Fakhrizadeh received a bachelor’s in nuclear physics from Shahid Beheshti University in 1987 and later a graduate degree from the University of Isfahan in nuclear radiation and cosmic rays. He later headed the military-linked Physics Research Center, where he reportedly worked on plans and acquiring parts for Iran’s first uranium enrichment facility.


In the early 2000s, Fakhrizadeh was the executive officer of so-called AMAD Plan, which undertook activities “in support of possible military dimensions” of Iran’s nuclear program, according to the U.N. nuclear watchdog, the International Atomic Energy Agency (IAEA). In 2007, a U.S. National Intelligence Estimate on Iran's nuclear activities said that there was evidence that Tehran halted its nuclear weapons program in 2003. For years, the IAEA sought access to Fakhrizadeh to question him, but Tehran refused. It claimed he was an academic at Imam Hussein University. U.S. intelligence assessed that the position was a cover story.

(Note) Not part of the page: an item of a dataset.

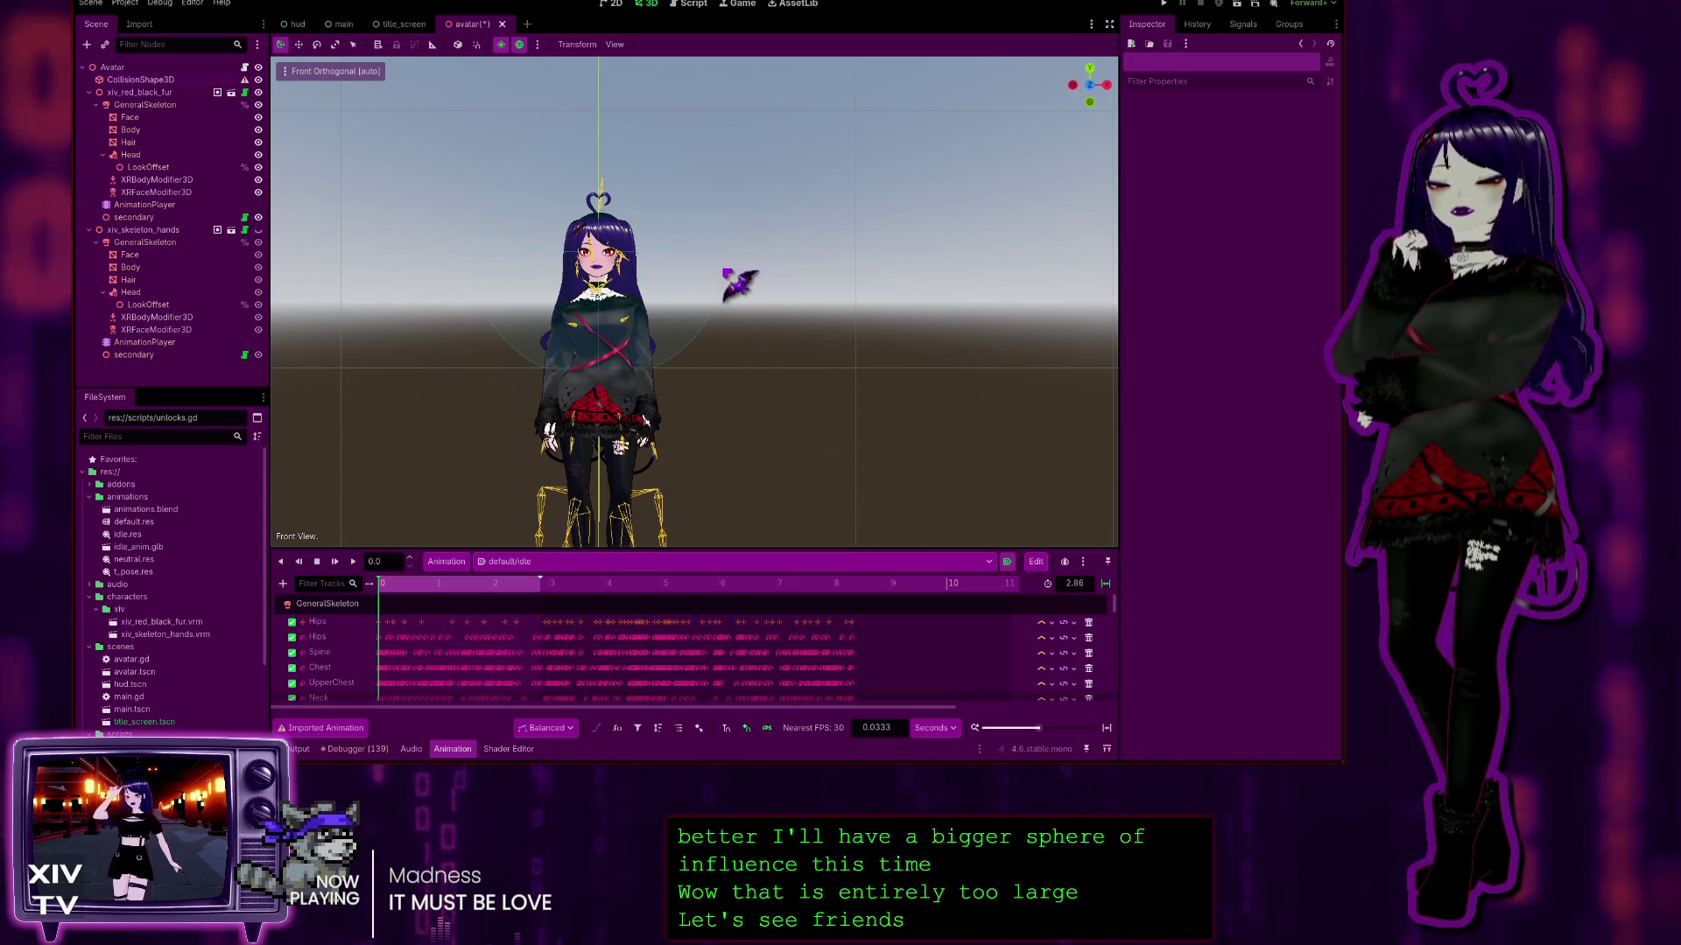
pyautogui.click(683, 249)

In 2007, the U.N. Security Council sanctioned Fakhrizadeh and seven other Iranians for involvement in nuclear and/or ballistic missile activities. Security Council Resolution 1747 described as a senior Ministry of Defense and Armed Forces Logistics (MODAFL) scientist. The United States sanctioned him in 2008 for “activities and transactions that contributed to the development of Iran's nuclear program.”

Israeli Prime Minister Benjamin Netanyahu in 2018

In April 2018, Prime Minister Benjamin Netanyahu alleged that Fakhrizadeh played a leading role in clandestine nuclear weapons work. In a televised presentation on Iran’s secret nuclear archive retrieved by Israeli operatives, he claimed that Fakhrizadeh had not stopped his research in 2003. Instead, he had continued his work with many of the same personnel at the Organization of Defensive Innovation and Research, known by its Persian acronym SPND.

The organization has been under U.S. sanctions since 2014 for its work on weapons of mass destruction. In June 2020, the State Department also alleged that former scientists continued their work on “weaponization-relevant dual-use technical activities” under Fakhrizadeh’s leadership. “If Iran were to make a fateful gamble to produce nuclear weapons, he would have led the effort,” Mark Fitzpatrick, an associate fellow at the International Institute for Strategic Studies.